Having made his case that we should “centre Christian faith in Jesus without diminishing the inspired authority of the Bible in any way” (15), Peppler turns his attention to the way we interpret the Bible. In other words, he shifts focus from the nature of Scripture to the interpretation of Scripture. In practice, however, the separation of these two aspects is somewhat artificial, as additional considerations regarding the nature of Scripture permeate the discussion about how to interpret the Bible, which is the focus of the second part of the book.
With respect to hermeneutics, it is not Peppler’s intent to offer an entire system of interpretation. His goal is more focused: to highlight interpretative strategies that are consistent with his beliefs about Jesus and Scripture. I heartily support two of the proposed strategies: (a) both-and exegesis and (b) christocentric interpretation.
Both-and exegesis is Peppler’s answer to the presence of antinomies (apparent contradictions) in the Bible. Here he clearly reveals his commitment to the complete truthfulness and theological unity of the written Word of God. When confronted with a seeming discrepancy in the Scriptures, the interpreter should seek a clue to resolution which reveals how both texts or teachings are true.
Peppler’s three-dimensional christocentricity is the high-water mark of the book. He has argued at length that Jesus Christ is the source of truth, the author of Scripture, and the interpretive lens for rightly handling the Word of God. Christocentricity is the vaccine against biblio-idolatry and the cure for a lifeless study of the Bible as textbook. The first dimension is that we interpret the Bible through the lens of what Jesus said and did. The life and teachings of Jesus Christ function as an interpretive lens for rightly understanding what the Triune God is saying through His Word. The second dimension is that we use the Bible as a spotlight for seeing Jesus Christ. Our goal when studying Scripture is not to know the Bible, but to know its Author. Thus, bringing the first two dimensions together, “we see Jesus as an interpretive key to understanding the scriptures. On the other hand, Jesus is all in all, and the Bible is an interpretive key to understanding him” (163). The third dimension is that we encounter Jesus through the Bible, and experience a personal relationship with the One who is Himself “the truth” (John 14:6).

ENTRIES SUPPLIED:
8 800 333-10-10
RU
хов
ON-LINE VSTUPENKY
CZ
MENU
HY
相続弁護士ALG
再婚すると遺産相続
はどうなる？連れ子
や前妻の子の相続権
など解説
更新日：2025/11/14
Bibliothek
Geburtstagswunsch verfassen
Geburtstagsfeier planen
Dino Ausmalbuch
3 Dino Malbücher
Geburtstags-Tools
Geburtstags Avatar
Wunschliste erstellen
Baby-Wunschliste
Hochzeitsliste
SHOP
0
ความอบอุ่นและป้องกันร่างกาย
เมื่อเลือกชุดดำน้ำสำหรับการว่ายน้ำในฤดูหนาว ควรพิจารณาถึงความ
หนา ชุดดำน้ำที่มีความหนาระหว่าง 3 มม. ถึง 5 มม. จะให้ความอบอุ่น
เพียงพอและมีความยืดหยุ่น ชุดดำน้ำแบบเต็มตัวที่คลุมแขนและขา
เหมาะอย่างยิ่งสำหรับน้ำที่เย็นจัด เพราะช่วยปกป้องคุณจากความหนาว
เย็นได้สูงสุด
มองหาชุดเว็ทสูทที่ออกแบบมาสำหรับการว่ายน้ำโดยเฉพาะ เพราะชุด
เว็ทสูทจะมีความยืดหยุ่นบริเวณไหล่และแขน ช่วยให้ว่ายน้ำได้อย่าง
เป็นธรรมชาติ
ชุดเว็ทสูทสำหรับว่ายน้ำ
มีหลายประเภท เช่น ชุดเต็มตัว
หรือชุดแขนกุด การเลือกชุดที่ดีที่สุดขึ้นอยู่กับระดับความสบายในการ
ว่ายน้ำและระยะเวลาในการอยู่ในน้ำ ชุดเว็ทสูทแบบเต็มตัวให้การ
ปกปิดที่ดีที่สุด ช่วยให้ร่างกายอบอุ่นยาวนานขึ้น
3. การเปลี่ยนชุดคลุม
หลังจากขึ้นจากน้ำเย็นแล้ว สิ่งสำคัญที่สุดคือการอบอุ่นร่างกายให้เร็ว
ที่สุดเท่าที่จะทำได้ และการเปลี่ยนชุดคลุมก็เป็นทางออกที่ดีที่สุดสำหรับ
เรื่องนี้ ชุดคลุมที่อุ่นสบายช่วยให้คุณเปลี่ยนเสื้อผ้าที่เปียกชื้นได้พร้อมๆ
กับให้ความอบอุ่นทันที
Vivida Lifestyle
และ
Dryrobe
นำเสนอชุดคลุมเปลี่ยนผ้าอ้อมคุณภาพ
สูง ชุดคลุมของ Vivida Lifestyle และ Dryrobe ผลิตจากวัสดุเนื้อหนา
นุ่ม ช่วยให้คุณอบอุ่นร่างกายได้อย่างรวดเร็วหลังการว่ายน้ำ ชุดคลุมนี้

CHECK YOUR UNDERSTANDING:
1. Answer these questions from the Peppler review, which comes before the entries.
(a) Which two interpretive strategies does the reviewer heartily support?
(b) What does the review call "the high-water mark of the book"?
(c) In the third dimension, what does the reader experience through the Bible?
2. Pick up the Peppler review, which comes before the entries, after its last sentence and continue it for one paragraph.

RESPONSE LIST:
1.
(a) Both-and exegesis and christocentric interpretation.
(b) Peppler's three-dimensional christocentricity.
(c) A personal relationship with the One who is Himself "the truth" (John 14:6).

2.
I have come to share Peppler’s conviction that Jesus Christ is the source of truth, although I do not always agree with his exposition of the implications. His core claims resonate with my spirit. Yes, Jesus Christ is the source of truth and the interpretive lens for reading the Bible. Yes, we need to live all of life with a Christ-centred focus, and guard against putting the Bible in the place that belongs to its Author. Yes, we must interpret the Bible from a Christ-centred perspective, and we must read it with a desire to know and meet Him. In seeking to restore these emphases to their rightful central place, Peppler has sounded a timely and prophetic call to the church. May we all heed the call to “centre Christian faith in Jesus without diminishing the inspired authority of the Bible in any way” (15).